SCENE CARNEVALESCHE

UN GUANTO

I.

   Battistino si era vestito secondo l’ultima figurina del moniteur de la mode, calzone nero, che egli avea conservato da due anni che avea portato il lutto di suo zio, gilet bianco di piquet non ancora pagato, giamberga color fumo di Londra con bottoni brillanti prestatagli da un suo amico. Egli aveva inoltre una picco1a gala di merletto alla camicia; e le bottaglie inverniciate.

   Erano venti quattr’ore quando Battistino terminò di acconciarsi per festa, cui era stato invitato per cantare un duetto con la padrona di casa la Marchesa del P… giovine e brillante vedova. Che cosa fare fino a due o tre ore di notte? Andrà a trovare l’amico Nicola? Questi è un letterato, e ci è pericolo di divertirsi a sentirlo leggere qualche romanzo in erba, o qualche dramma in utero. Andrà al caffè di Gennarino? Battistino per una circostanza facile ad accadere a’nostri giovani bellimbusti, si trovava senza neanche un grano. Andrà a passeggiar per Toledo? si sporcheranno gli stivali. Andrà a far l’amore? Sì, questo gli conviene, questo è il pabolo di tutte le ore che dividono nella vita dei giovani le ore della occupazione da quelle dei divertimenti; e poi l’amore si adatta con tutte le acconciature; col tutte le scarselle, ancora con le vuote. Andiamo dunque da Norina, dice il giovane, e s’incammina verso la casa della bella pestando appena la terra con le punte acute dei luminosi stivali, Norina è un gioiello in veste d’indiana, fresca come una giornata dì settembre, allegra e brillante come un turacciolo di champagne.

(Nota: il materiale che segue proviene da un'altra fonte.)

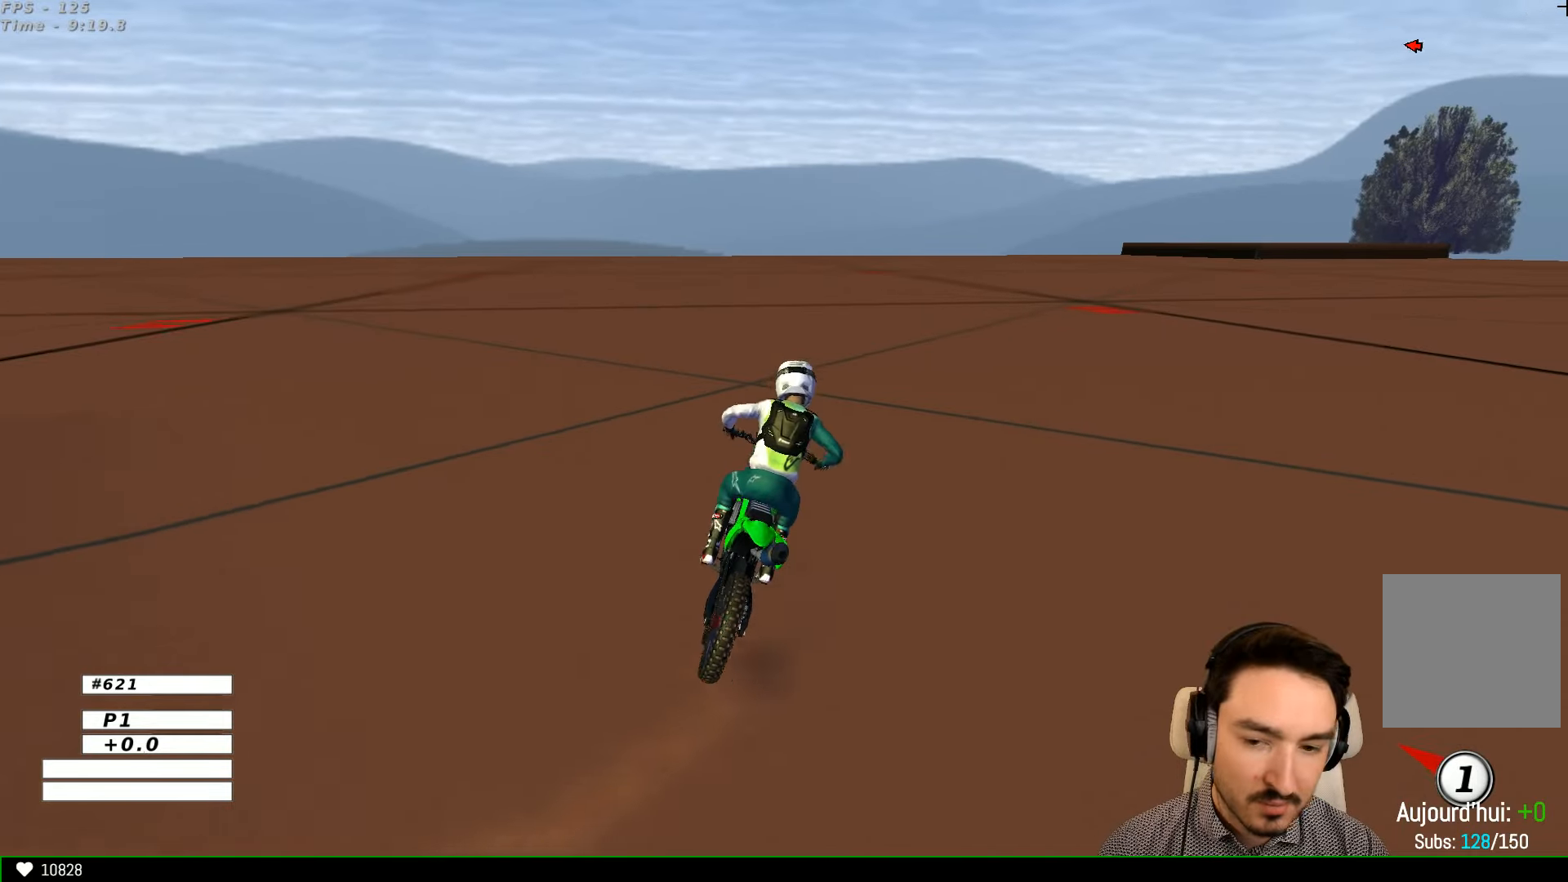
{"buttons": ["A", "L2"], "left_stick": "right", "right_stick": "center", "events": [[200, "left_stick", "right"], [367, "A", "down"], [433, "L2", "down"]]}
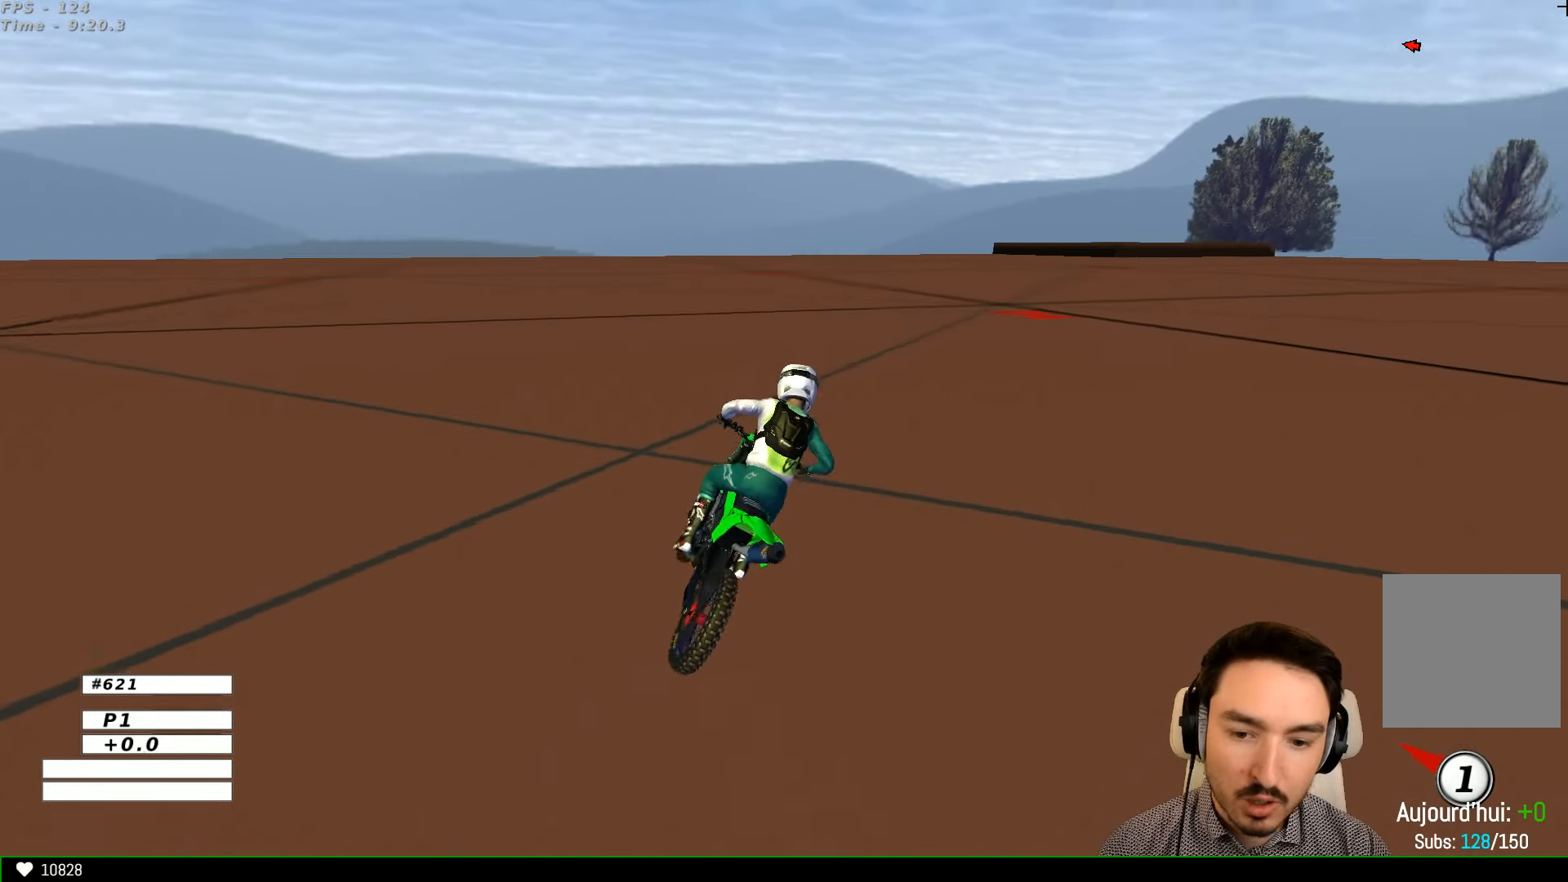
{"buttons": ["R2"], "left_stick": "center", "right_stick": "center", "events": [[33, "A", "up"], [33, "L2", "up"], [100, "left_stick", "center"], [267, "X", "down"], [367, "X", "up"], [500, "R2", "down"]]}
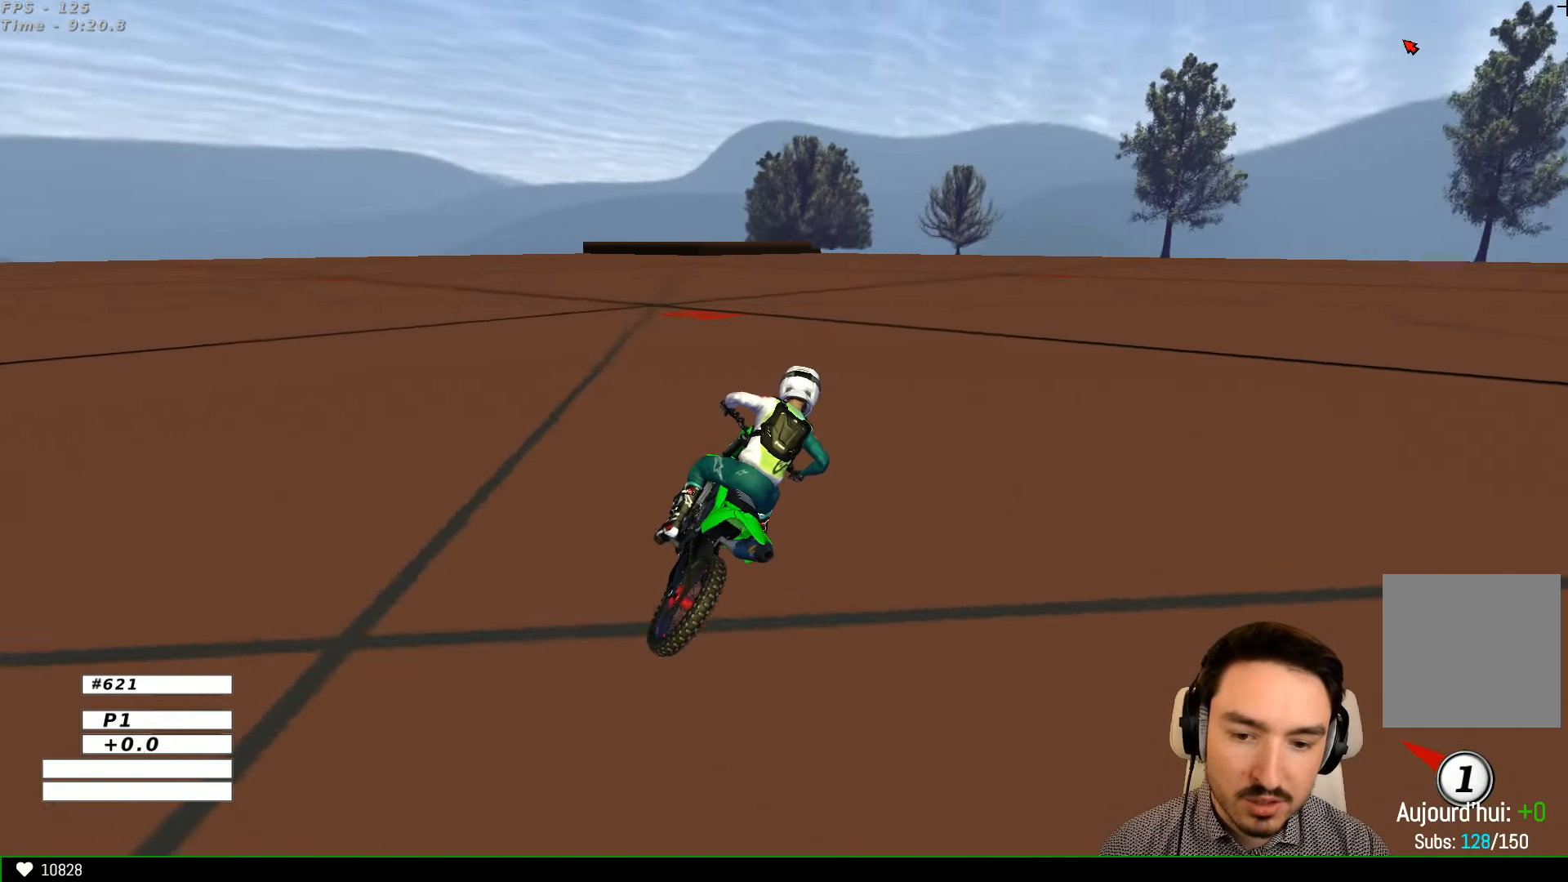
{"buttons": ["R2"], "left_stick": "left", "right_stick": "center", "events": [[100, "R2", "up"], [300, "R2", "down"], [367, "R2", "up"], [467, "R2", "down"], [500, "left_stick", "left"]]}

   «Buona sera, bellina, dì un poco, e codesta cara salute?».

   Battistino facea questa spensierata dimanda alla fanciulla, gettandole in faccia un vortice di fumo Americano.

   «Vi porti il diavolo col vostro sigaro, Battistino, mi avete soffocata».

   «Bella mia, non sai che sarebbe un peccato di leso bon-ton se io lasciassi il sigaro parlando con una dama».

   «Peste sia del vostro bon-ton che insegna ad uccider le signore con questi mostri di sigari». 

   «Mostri! Tu scherzi, il sigaro è la più bella di tutte le umane scoverte. Il tempo fa passar l’amore, l’amore fa passare il tempo, ed il sigaro fa passar l’uno e l’altro».

   «Ciò vuol dire che il fumo spegne le fiamme».

   «Le fiammelle, cara mia, non già i falò come quello che io sento per te».

   « Ah ah ah… che grazioso!!».

   «Norina, che ora è?».

   «Potete andarvene, la Marchesa vi aspetta… A proposito, stasera farete conoscenza con mio fratello».

   «Tuo fratello! verrà dalla marchesa?».

   «Sì, certo».

   «E mi conosce?».

   «Non mi pare».

   «Né io tampoco conosco lui».

   «È facile riconoscerlo, giovine d’un venticinque anni faccia bianca e gentile, basette scure, occhi di femmine».

   «Belli come i tuoi».

   «Grazie del complimento».

   Battistino le baciò la mano che la bella gli stese da una finestra e si allontanò dal pianerottolo della scala dov’era di piantone. Non era scorso ancora un quarto d’ora che il fischio di Battistino si fece di bel nuovo sentire sotto la finestra di Norina.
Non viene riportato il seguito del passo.